The terrace was a darker, emptier stretch that night. Kananbala walked to its end and stood at the low parapet. From here, she could almost look into the Barnum house, where lights blazed from every window and the lawn filled and emptied and filled again with people holding glasses. Beyond the house, in the memory of the day’s light, the ruins of the fort were still discernible to those who knew it was there. She walked back across the terrace to the room which Nirmal and Shanti occupied. It had long French windows, four of them, giving onto the terrace. The venetian blinds were as tightly shut as sleeping eyes.
Kananbala pushed open the door. Nobody in the house knocked; besides, it was only seven-thirty, no time for locked doors.
Nirmal was on the bed, his head half in Shanti’s lap. She was singing something, her fingers in Nirmal’s hair, her face close to his. Her sari had slipped off her shoulder.
They looked up as Kananbala entered and, startled, moved quickly away from each other as if to say that they had not been touching at all. Shanti stopped singing mid-syllable.
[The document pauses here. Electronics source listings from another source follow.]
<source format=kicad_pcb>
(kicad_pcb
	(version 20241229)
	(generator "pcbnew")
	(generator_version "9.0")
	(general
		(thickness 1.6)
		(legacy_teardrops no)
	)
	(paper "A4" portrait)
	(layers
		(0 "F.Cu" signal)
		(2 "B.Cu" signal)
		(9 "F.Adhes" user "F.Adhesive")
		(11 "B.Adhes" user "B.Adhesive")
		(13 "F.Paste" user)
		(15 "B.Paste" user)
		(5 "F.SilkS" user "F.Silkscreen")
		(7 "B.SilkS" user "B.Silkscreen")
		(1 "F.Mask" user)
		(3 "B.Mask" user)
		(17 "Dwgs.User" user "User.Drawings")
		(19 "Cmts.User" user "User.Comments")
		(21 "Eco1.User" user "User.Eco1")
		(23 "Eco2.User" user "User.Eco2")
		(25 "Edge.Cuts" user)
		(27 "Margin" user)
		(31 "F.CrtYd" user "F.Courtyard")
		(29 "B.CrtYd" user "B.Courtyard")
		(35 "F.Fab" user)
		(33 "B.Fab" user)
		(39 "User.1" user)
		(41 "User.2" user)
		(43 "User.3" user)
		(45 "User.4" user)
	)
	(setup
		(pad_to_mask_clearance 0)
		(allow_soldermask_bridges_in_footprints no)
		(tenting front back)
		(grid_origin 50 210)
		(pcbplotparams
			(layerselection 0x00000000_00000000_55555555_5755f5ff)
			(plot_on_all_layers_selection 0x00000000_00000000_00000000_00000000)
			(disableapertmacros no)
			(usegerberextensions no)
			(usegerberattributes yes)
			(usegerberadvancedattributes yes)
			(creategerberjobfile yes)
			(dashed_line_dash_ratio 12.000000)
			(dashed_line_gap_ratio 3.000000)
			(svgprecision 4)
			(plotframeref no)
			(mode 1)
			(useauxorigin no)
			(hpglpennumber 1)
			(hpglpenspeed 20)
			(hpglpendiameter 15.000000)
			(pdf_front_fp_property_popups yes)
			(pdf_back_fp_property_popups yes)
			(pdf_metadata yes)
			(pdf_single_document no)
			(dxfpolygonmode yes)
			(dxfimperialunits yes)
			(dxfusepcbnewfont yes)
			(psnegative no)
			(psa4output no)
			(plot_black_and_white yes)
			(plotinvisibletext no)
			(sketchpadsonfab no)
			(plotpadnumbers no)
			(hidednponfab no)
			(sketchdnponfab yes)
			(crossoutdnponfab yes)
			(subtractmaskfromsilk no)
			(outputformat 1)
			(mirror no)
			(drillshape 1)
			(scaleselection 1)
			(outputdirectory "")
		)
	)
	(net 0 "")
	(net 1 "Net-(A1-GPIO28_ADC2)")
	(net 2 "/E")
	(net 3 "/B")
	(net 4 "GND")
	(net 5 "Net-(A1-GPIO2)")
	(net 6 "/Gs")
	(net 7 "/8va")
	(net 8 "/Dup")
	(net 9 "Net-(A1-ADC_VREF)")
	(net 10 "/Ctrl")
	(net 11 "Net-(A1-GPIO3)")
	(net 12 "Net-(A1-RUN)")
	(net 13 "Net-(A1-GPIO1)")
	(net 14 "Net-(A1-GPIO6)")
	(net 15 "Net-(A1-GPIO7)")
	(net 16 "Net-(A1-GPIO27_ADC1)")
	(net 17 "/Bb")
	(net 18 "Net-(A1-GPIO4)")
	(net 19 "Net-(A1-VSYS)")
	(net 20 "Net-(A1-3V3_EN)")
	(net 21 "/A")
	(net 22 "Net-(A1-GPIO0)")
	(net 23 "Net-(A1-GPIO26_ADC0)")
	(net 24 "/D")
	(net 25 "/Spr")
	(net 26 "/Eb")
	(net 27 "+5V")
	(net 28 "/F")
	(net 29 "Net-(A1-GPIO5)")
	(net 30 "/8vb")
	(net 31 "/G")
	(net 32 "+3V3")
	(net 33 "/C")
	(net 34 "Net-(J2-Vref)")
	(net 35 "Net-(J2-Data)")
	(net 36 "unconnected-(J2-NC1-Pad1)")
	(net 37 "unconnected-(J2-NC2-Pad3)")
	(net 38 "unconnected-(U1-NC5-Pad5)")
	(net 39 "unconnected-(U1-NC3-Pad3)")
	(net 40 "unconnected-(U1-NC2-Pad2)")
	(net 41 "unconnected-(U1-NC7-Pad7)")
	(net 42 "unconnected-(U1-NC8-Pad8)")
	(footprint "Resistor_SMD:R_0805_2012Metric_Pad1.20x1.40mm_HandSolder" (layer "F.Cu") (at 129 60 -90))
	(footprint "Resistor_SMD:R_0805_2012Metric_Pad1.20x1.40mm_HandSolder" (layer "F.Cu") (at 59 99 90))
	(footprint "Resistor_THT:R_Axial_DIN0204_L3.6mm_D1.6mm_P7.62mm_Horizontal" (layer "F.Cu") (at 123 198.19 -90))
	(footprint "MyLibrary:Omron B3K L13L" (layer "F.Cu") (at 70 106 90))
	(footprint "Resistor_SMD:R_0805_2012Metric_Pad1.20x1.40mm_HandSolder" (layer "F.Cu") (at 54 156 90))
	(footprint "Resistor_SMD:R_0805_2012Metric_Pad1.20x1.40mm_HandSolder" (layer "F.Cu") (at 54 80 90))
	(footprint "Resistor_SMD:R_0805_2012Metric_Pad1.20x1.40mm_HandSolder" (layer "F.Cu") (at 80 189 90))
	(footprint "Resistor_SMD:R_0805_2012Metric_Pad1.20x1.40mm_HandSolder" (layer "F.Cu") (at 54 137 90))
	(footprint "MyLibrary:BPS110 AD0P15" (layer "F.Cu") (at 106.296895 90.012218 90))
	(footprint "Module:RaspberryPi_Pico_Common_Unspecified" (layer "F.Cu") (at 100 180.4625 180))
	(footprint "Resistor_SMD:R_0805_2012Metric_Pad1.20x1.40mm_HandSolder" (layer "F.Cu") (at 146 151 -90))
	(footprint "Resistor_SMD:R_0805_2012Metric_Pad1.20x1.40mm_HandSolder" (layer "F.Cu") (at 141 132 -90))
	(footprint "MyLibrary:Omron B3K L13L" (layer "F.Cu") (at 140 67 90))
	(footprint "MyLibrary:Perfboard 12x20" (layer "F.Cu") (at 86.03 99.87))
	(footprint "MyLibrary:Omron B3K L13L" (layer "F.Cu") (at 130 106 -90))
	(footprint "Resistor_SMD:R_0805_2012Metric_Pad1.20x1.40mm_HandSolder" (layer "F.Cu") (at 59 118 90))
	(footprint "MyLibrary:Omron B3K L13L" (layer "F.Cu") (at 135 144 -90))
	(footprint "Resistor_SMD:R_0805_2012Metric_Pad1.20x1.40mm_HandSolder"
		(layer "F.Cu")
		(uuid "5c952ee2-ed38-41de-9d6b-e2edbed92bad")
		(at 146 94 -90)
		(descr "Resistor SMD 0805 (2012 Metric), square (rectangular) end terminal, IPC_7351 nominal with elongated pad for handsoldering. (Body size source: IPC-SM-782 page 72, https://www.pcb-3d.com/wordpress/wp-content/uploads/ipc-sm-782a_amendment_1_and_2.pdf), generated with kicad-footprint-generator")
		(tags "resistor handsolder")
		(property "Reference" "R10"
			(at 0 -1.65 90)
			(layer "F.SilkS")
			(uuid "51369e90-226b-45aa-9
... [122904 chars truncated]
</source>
Wide-eyed, she sprang off the bed and then turned away flustered, busying herself with something near the dressing table.
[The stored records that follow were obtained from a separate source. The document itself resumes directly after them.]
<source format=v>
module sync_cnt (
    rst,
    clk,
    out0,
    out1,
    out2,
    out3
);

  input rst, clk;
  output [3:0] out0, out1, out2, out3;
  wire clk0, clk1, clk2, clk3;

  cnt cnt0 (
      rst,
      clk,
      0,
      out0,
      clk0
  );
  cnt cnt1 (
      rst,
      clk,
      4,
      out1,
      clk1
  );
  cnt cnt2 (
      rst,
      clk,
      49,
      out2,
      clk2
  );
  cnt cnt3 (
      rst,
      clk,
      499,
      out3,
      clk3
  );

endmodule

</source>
“Ma,” Nirmal said after pause, “we were about to come down.”
“No need for you to come,” Kananbala replied. “But Shanti, it is time you started helping us with dinner.”
Kananbala woke the next morning, heavy-limbed, yet hollowed out by the dark space within her. She could scarcely lever herself from her bed, exhausted by her night-time battles. The ceiling had pressed upon her, iron rafters and all, and then the serpentine posts of the bed, fleshy and pliable, had tried to choke her. She had been jolted awake, gasping for breath, her heart pounding. Looking across the bed she realised it was not the depth of night, for Amulya’s space was empty: he had left for his walk and so it must be dawn.
She thought of the relative who had stayed on after the wedding, a cousin they called Chotu-da. They were finding it difficult to get rid of him, although he was a doctor and everyone expected him to be a busy man. He was rotund and garrulous, waiting for mealtimes and sleeping in between. Kananbala decided to put aside her distaste for him and tell him some of her symptoms.
Chotu-da pressed a stethoscope to her chest, admiring afresh the soft, enveloping bulk of her bosom.
“Only palpitations, normal at your age,” he pronounced, at the end of what Kananbala thought was an unusually long examination of her lungs and heart, “And maybe a touch of gas. Tell Amulya to get you fruit salts. Or maybe something from his famous factory — he has a cure for everything, doesn’t he?” Chotu-da laughed. His round, jocund face gleamed with sweat, his eyes bulged behind thick glasses. He wondered why he was hungry so soon after breakfast.
“Perhaps,” he enquired in a careless tone, “Manjula could make me some sherbet, and … such fresh air, in these parts. One never feels this way in Calcutta.”
“Even the rice tastes better, doesn’t it, Chotu-da? One just can’t help oneself!” said Kananbala in a flash of her old impertinent self, the one she thought had dried up for good.
The doctor gave her a wary glance, but then thought he had heard wrong: the woman was looking as harmlessly preoccupied as she always did. He rose to go. He thought he would wait in the verandah for the sherbet, hoping it would come with a little something.